By releasing his album F.A.M.E., Chris Brown hopes to right his wrongs and reclaim his career from the hands of the tabloids. His second release since the 2009 incident, the album plays on slow tempos and feelings of vulnerability to rebuild his romantic image. It’s a desperate cry to be restored to his former self — a sensitive ladies’ man instead of a brute with battered knuckles and a criminal record.
Brown’s road to redemption begins with “Deuces.” It’s a smooth, seductive song peppered with rapping and percussion, snappy and rhythmic without being too aggressive. However, the track’s true colors shine through its horrendously crafted lyrics: Chris Brown and the rappers Tyga and Kevin McCall join forces to deliver some of the most generic lines to enter the FM radio waves. The three whine together about the horrors of relationships and falling in love as they describe past Valentine’s Days and all times they texted their ladies without receiving replies.
The sob-fest reaches is its peak when the words “fuck love” are declared — it’s a dramatic, unoriginal statement that would feel right at home in a preteen’s AIM profile. Despite their idiocy, the lyrics still accomplish one of the album’s goals: They portray Chris Brown as being the helpless victim of relationships — a far cry from the violent felon he’s been known as more recently.
F.A.M.E.’s other tracks follow in the footstep of “Deuces,” as they spin their not-so-subtle messages. With lyrics like “I’m not gonna be the one to mess this up” and “I never wanted us to break up,” Brown’s goal to sound defenseless is obvious. No matter what the specific premise of each song is or which DJs and featured rappers help lay down his tracks, he is always the victim of heartache.
Even with such tiresome themes, the quality of the album’s music is undeniable. With their intricate drum patterns and rhythmic rapping, some of the tracks are downright catchy — especially the album’s finale, “Beautiful People.” The song, which features techno superstar Benny Benassi, makes up for its overly conventional lyrics with tantalizing beats and synthesizer. The house-style instrumentals are blissful, hypnotizing and more powerful than the vocals themselves, drowning out every predictable “just live your life” and “your beauty’s deep inside.”

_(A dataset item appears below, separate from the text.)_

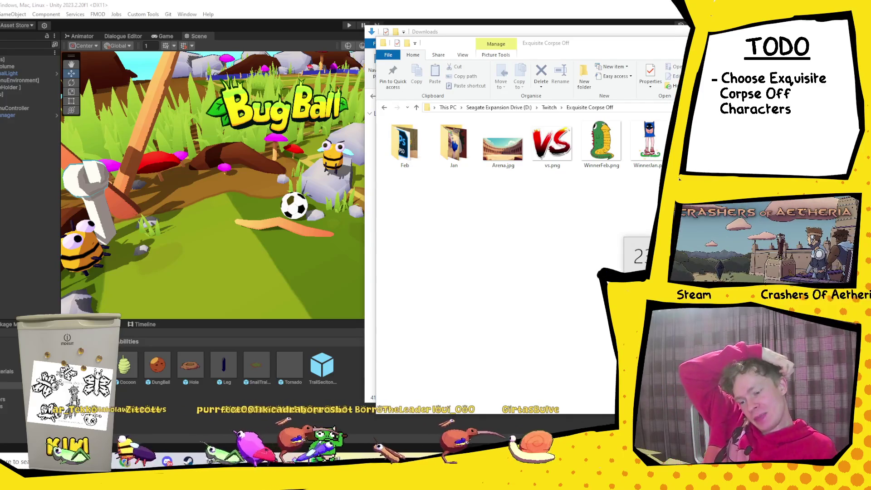
{"action": "right_click", "coordinate": [512, 207]}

The fragile-hearted sentiments in F.A.M.E. may lose their sparkle after a few songs, but there’s still something to be said about the album’s persistence. By pushing these emotions to their limits, Chris Brown has proven more than just his vulnerability — he’s shown his dedication to his career as well. Only time can tell whether or not the album is enough to reshape his image, but the artist has at least one thing on his side: If he was able to bounce back after his laughable guest performance on “The O.C.” in 2007, anything is possible.